1royalbankrbcdirect.top
amex-onlinesecurity.top
buydumps.top
buydumpsonline.top
carder-cvv-shop.top
carder-cvv.name
carding-cvv-shop.top
carding-shop-cvv.top
carding-shop-track2.top
cardingcvv.top
cardingshoponline.top
cvv-carder.name
cvv-online-market.com
cvv-shop-carder.name
cvv-valid.info
cvv2-online-store.top
cvvcarder.name
cvvdumppluspin.top
cvvshopcarder.top
dumps-shop-valid.top
dumps-valid-shop.top
dumpsonlinestore.top
dumpsshopvalid.top
netflic-validatesystem.info
netflix-information.info
netflix-supportvalidate.info
netflix-verifysupport.info
netflix-veriificationbilling.info
netflixveriify.info
shop-dumps-valid.top
shop-online-cvv2.info
shop-online-dump.top
shopcardingonline.top
shopcardingtrack2.top
shopcvv2online.biz
shopcvvcarding.top
shopdumpsvalid.top
shoptrack2carding.top
store-cvv-online.biz
storecarderverified.biz
storecvv2.name
track2-shop-verified.biz
track2cardingshop.top
track2verifiedshop.top
valid-dumps.top
valid-market-cvv.top
valid-shop-cvv.top
valid-shop-dumps.top
validdumpsshop.top
verified-carder-store.com
verifiedcarderstore.biz
verifieddumpsshop.top
verifiedstorecarder.biz
verifiedtrack2shop.info

xlbs@tvchd.com

The domain 'daccat.at' is registered to 'xlbs@tvchd.com'. A Google search for this domain produces this link at Hybrid Analysis and indicates that this particular domain was contacted as part of a piece of malware. At Virus Total, 50/68 antivirus engines detect this particular sample as malicious.

jiamcho1955@dnsname.info

Searching Google for this registrant email address yields multiple links to malware that reaches out to domains owned by 'jiamcho1955@dnsname.info'. Virus Total corroborates this information showing 48 and 53 antivirus detections respectively.

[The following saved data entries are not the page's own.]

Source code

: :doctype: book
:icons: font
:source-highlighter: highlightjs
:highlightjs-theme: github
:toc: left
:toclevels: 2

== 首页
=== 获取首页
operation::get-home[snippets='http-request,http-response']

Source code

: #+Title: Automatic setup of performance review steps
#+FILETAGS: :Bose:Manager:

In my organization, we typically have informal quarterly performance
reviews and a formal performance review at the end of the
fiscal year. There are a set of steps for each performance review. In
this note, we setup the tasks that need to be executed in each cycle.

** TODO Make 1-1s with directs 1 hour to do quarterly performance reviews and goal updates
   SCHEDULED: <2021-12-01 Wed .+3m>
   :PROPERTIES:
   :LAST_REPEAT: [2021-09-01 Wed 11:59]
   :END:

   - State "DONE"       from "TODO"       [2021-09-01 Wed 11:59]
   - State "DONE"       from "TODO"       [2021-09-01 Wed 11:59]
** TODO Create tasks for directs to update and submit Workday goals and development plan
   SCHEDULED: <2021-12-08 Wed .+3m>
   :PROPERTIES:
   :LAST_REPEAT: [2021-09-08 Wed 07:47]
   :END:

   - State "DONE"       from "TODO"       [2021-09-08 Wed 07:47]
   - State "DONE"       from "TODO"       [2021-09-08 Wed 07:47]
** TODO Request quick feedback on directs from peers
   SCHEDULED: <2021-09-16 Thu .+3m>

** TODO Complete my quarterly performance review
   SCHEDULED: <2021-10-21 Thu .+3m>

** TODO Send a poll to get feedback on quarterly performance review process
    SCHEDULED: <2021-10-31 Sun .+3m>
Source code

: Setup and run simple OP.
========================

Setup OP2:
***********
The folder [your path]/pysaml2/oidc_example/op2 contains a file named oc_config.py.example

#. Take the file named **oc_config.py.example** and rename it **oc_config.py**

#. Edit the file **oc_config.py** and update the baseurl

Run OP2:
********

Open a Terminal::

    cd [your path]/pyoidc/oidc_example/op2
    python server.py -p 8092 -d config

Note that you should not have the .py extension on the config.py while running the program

One Instance to Host Them All

Reaching out through various contacts, Talos was able to confirm that, in fact, a single Alibaba cloud instance was controlling this same IP address for the entire time period from October 19, 2017 through October 30, 2017. Is this IP address some part of a criminal domain hosting service? Or is it that a single nefarious enterprise is behind all of these various registrant email accounts and their associated domains? Only the criminals involved in this enterprise can say for certain. Talos continues to monitor this situation with an eye towards further deciphering the business model deployed by these miscreants.

Conclusion

Now that Necurs is back from their regular holiday break they are attempting to fill our inboxes with junk mail and malware once again. On one hand, the size of the Necurs botnet, and its ability to send from different nodes in every campaign makes it difficult to defend against; Standard IP address blocklists are ineffective against such tactics. Fortunately for network defenders, the fact that Necurs does relatively little to curate their recipient database limits the damage they can do. There are only so many times the same recipients will fall for Necurs' same, repetitive tricks. We can expect that Necurs will continue to try variations on some of their tried and true attacks, and so user education against these threats remains paramount.